Web page revision data:
= = = = = = =

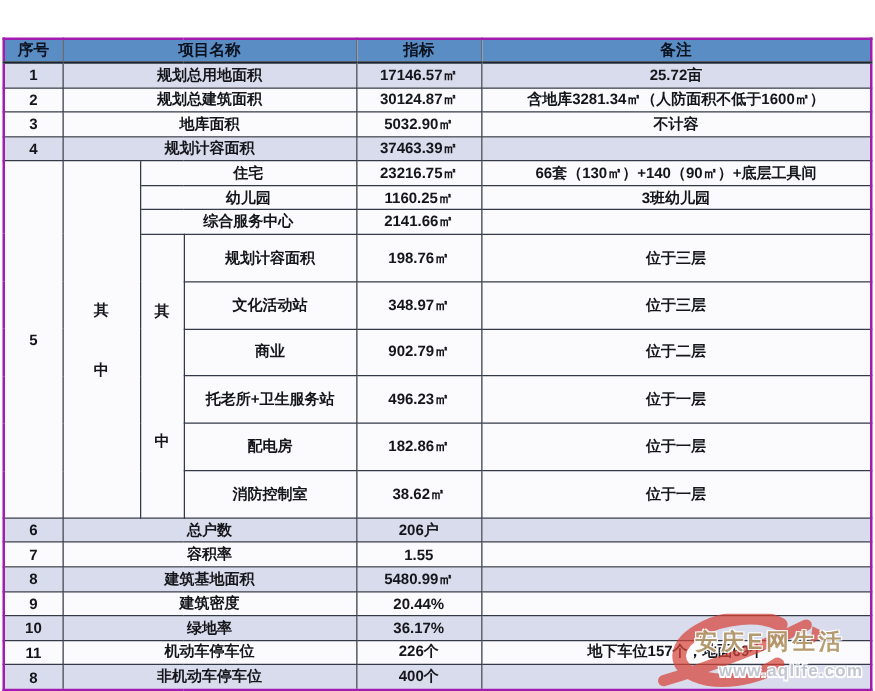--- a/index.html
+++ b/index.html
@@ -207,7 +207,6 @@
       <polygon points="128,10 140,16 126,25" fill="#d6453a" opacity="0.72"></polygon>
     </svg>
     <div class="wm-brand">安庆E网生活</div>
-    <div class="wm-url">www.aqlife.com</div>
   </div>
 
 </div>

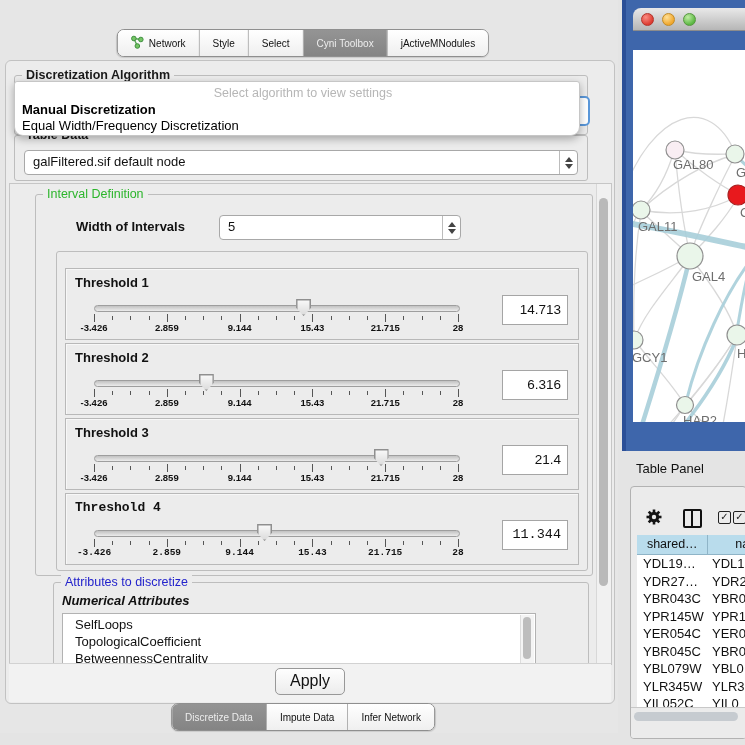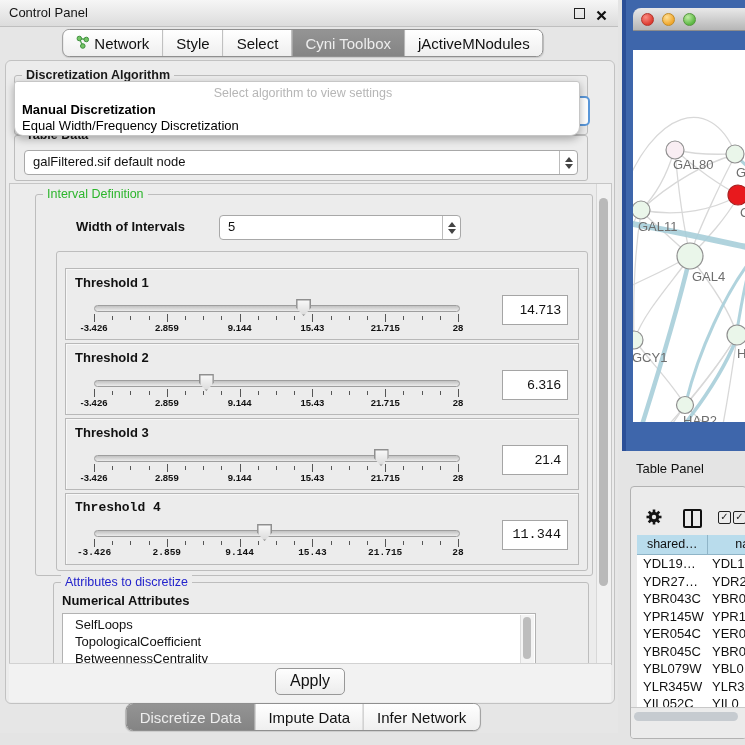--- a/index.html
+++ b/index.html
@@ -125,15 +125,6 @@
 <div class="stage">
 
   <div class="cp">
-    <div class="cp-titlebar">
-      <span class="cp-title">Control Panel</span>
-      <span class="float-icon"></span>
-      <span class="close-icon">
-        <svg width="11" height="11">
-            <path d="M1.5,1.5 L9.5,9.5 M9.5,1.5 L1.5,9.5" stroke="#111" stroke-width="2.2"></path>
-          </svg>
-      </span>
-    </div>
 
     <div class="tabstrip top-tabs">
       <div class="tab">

= = = = = = =

Look through the entries above, find each line containing "icon", and copy it.

§ SOLUTION FOR THIS TASK:
-      <span class="float-icon"></span>
-      <span class="close-icon">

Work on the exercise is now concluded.